A cohort of 435 doctors who graduated from UK medical schools in 2006 will be surveyed by the BMA for the next ten years. Almost three in five (58%) are female, compared with 51% in 1995, when the BMA launched a similar study of medical graduates. This is in line with UCAS figures which show that 58% of doctors who graduated in 2006 were female.
The BMA survey shows that one in five (21%) of female doctors anticipates working part-time for the majority of their careers, compared to one in 25 men. Almost half (48%) of women doctors say they want to train less than full-time at some point, compared to 15% of men. Two thirds of all the doctors surveyed (80% of women and 50% of men) expect to take a career break at some point.
The BMA is calling for increased funding for flexible training schemes which allow junior doctors to work less than full time, and will debate the issue at its annual conference next week. Dr Jo Hilborne, chairman of the BMA Junior Doctors Committee, says:
The medical workforce is changing rapidly and the NHS needs to wake up to the needs of its staff. Its not just the fact that more and more women are entering medicine - all staff should have the right to work-life balance.

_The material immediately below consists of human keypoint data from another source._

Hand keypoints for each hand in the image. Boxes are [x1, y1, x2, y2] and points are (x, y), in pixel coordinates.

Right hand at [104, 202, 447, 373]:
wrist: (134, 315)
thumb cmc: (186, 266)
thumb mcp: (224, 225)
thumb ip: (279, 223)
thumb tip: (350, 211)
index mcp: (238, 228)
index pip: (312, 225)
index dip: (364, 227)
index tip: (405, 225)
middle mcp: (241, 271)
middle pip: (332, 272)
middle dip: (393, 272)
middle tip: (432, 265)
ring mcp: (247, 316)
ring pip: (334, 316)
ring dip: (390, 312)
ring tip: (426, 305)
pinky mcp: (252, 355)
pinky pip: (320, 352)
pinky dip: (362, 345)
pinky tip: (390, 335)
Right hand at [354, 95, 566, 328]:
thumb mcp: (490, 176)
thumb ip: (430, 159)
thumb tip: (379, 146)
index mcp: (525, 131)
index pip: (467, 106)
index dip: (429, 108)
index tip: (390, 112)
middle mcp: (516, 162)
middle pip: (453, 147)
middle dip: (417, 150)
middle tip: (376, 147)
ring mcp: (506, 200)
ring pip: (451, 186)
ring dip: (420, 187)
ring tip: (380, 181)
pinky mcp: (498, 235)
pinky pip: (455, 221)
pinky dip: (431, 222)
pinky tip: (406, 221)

Although the survey was carried out before the MTAS recruitment crisis blew up, it shows that many junior doctors are demoralised and uncertain about their careers. Around one in seven (15%) say that on graduation their desire to practise medicine is either lukewarm or weak. Fewer than a fifth (16%) are confident that they will automatically get a job on completion of their training.
Dr Hilborne says: These are times of terrible anxiety for junior doctors. Those that do succeed in getting posts will have
to work antisocial hours in an NHS thats increasingly saddled with unnecessary bureaucracy and government interference. Its to their credit that so many doctors are still enthusiastic about their careers.
The survey also shows:
Most of the doctors were in debt when they graduated. The average amount owed was 20,798 with the highest level of debt standing at 80,000.
People are now more likely to enter the medical profession at a later stage of life - the average age of respondents was 27, compared to 24 in 1995. One of the doctors was 47 when they graduated.
15% of the doctors had already worked in a different profession before entering medical school.